Fredrickson has also called for ending the Senate filibuster, a necessary step for Democrats if they were to pack the Supreme Court. And she was heavily involved in commenting on the Trump-Russia scandal related to alleged coordination between the former president's 2016 campaign and the Russian government.
Jack Goldsmith
Jack Goldsmith is a Harvard Law professor and a senior fellow at the right-leaning Hoover Institution based in Stanford University. He served in the Department of Justice's Office of Legal Counsel under former President George W. Bush.
Goldsmith recently co-authored a book with Bauer titled "After Trump: Reconstructing the Presidency."
Despite that collaboration, Goldsmith has made clear that he is a conservative, in one 2019 PBS interview calling the Robert Bork, the ill-fated Reagan Supreme Court nominee, a "superstar." And he was a vocal supporter of Justice Brett Kavanaugh's Supreme Court appointment, calling him "immensely qualified for the Supreme Court: an outstanding lawyer and judge; a great teacher and serious scholar of the law; and a generous, honorable, kind person."
Sherrilyn Ifill
Sherrilyn Ifill is the president of the NAACP Legal Defense Fund and is an outspoken liberal on social media, television and in other mediums.

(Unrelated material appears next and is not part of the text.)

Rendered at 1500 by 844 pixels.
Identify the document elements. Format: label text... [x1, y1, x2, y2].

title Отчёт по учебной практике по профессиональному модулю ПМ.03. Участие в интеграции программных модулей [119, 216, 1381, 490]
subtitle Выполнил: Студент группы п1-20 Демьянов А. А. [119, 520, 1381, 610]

She called the confirmation of Justice Amy Coney Barrett "an utter travesty" and called for "reform in our judicial nomination and confirmation process in order to safeguard our democracy" in response, though her statement did not explicitly call for court packing as many other liberals did at the time.
Ifill did accuse McConnell, then majority leader, of packing the court by simply filling open judicial vacancies.
"Mitch’s conundrum: the desire to make ‘court-packing’ an issue to attack opponents, and the stronger desire to crow about the success of his own court-packing agenda," Ifill tweeted.
Ifill was notably on the Supreme Court shortlist released during the Democratic presidential primary by Demand Justice, an organization that has redoubled its advocacy for packing the Supreme Court since Biden's election.
Other notable members
- Former D.C. Circuit Judge Thomas Griffith, a George W. Bush appointee who is considered a conservative legal luminary and is a regular on the Federalist Society speaking circuit.
- Laurence Tribe, a Harvard law professor who is considered one of the foremost left-leaning constitutional law scholars. He was a co-founder of the American Constitution Society.
- Walter Dellinger, Duke Law School professor and former acting solicitor general under former President Bill Clinton.
- Michael Waldman, the current president of the left-leaning Brennan Center for Justice and former director of speech writing for Clinton.